目の疲れやかすみを感じたら、「雲切目薬」を使っています。一滴挿すと目がすっきりするんです。花粉の時期は特に頼りになるので、バッグの中に入れて持ち歩いています。一般のドラッグストアでは売ってなくて、長野県にある老舗の薬局「笠原十兵衛薬局」の店舗かオンラインサイトで購入できます。数個まとめて買って、友人にプレゼントすることもありますね。
―河井さんはインスタの「買いもんマガジン(@kaimon_magazine)」というアカウントで、ご自身が使って本当にすすめたいものの情報も発信されています。実際に使っているからこそのリアルな感想がとてもわかりやすく、私ももの選びの参考にさせていただいているんですが、こうした活動をするきっかけはなんでしたか?
学生時代からハイロックさんやオモムロニ。さんのような、もの選びのプロの方たちのブログを読むのがすごく好きでした。いつか自分がいいなと思った物をセレクトしてオンラインショップをできたらと思っていたのですが、1人で大量の在庫を抱えるのは現実的ではなくて。それでインスタを通じて、情報発信を始めたらインスタのフォロワーさんがどんどん増えていったんです。続けていると「これもいいですよ」と情報をいただくことも多く、その相互のやりとりが増えました。忖度なしのリアルな買い物トークができるコミュニティになった感じがします。本当に自分がいいと思ったものだけ紹介したいので、PR案件なしの場を作れたのはよかったです。あと、私には3つの拠点があるので、一つのカテゴリでもいろいろと使い分けられるのもいいんです。足ツボマッサージアイテムを買うにしても、鳥取の家にはこれ、東京の家ではこれ、京都の家ではこれ…とそれぞれ3つのアイテムを使い分けして、比べられる。提供できるレビューが3倍になるのでいいなと思っています。
自分の経験値を上げて、人に還元したい
―今後やりたいことはありますか?
できるだけ現状を維持できたらと思っています。私が修復の仕事を始めた頃に比べると、金継ぎが身近になり、修理の業者や工房もたくさん増えています。数ある候補の中から、私に依頼をしてくださる方のほとんどが、私のSNSやWebサイトを見てくださっている方が多く、「河井さんにぜひお願いしたい」と言ってくださって本当にありがたく思っています。

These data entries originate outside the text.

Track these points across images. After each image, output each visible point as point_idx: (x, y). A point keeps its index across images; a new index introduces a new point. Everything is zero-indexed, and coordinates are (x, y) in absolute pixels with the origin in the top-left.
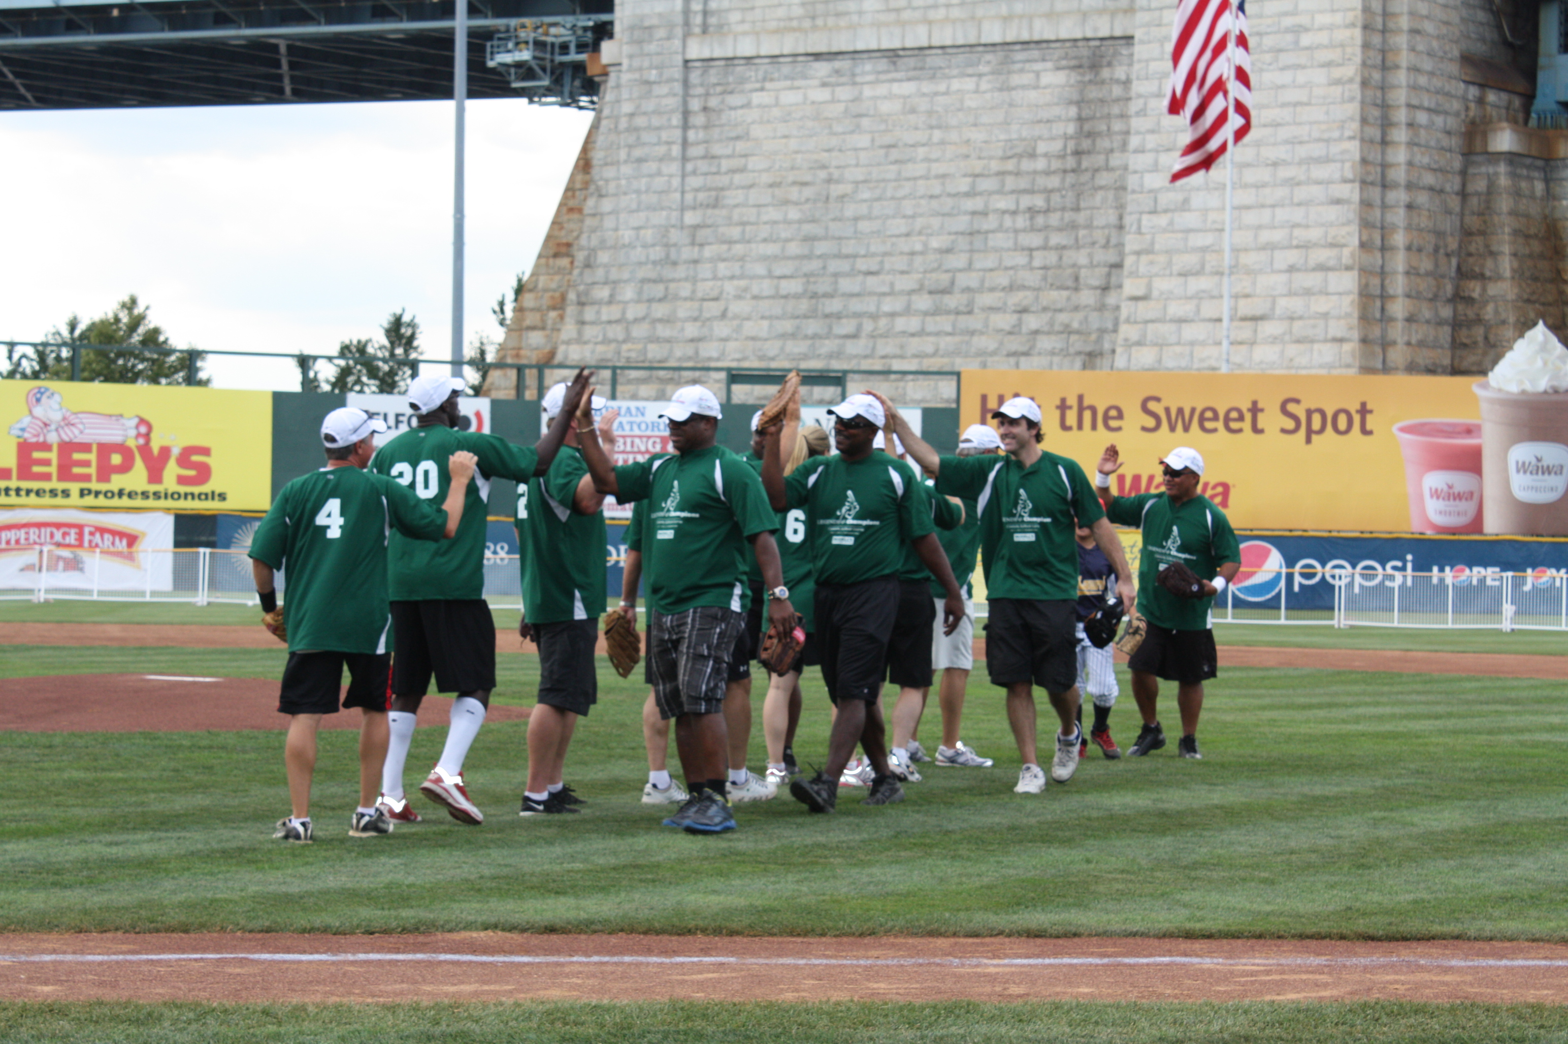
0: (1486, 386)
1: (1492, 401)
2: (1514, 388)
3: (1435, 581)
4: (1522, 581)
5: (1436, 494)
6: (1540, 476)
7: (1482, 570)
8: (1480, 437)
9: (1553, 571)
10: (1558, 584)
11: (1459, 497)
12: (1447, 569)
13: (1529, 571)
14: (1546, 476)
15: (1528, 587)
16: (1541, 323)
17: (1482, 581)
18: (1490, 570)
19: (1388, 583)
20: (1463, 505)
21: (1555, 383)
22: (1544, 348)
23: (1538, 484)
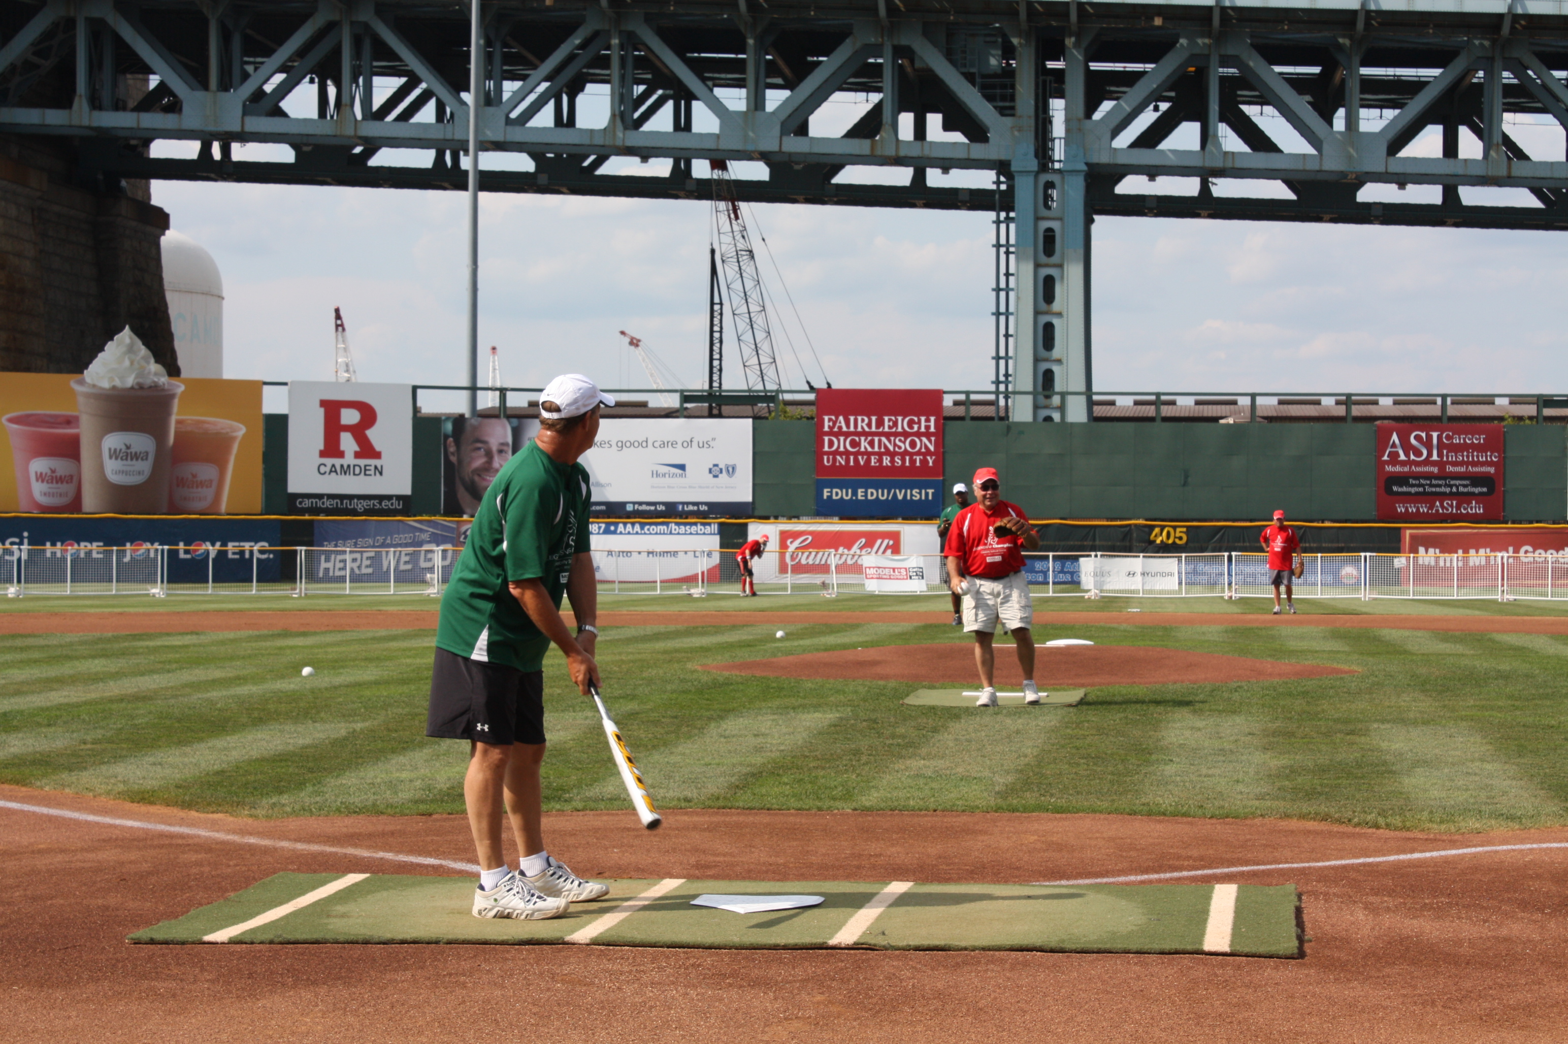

独立したばかりの時は、古美術業など専門業者の方からの仕事が多いだろうなと思っていたんですが、始めてみると個人の方の依頼が多いことに驚きました。依頼者のお手紙を読むと、亡くなった家族の大事な形見であるとか、子どもが大事にしているお皿だとか、いろんな人の思い出が詰まっているものが多いんです。そういう大切なものの修復を任せてくださることがとても嬉しいし、こちらできちんと修理してお客様の手にお返しした時に、大事な人と再会したような感覚で喜んでいただけることがまた嬉しい。それが仕事をする上での糧になっています。そういう信頼を一つずつ積み重ねて今があると思っているので、これからも実直に続けていきたいと思っています。また、漆を扱い始めて20年が経とうとしているのですが、いまだに知らない面があって、一生楽しめる素材だなと思っています。自分の経験値を上げて、人に還元できたら嬉しいですね。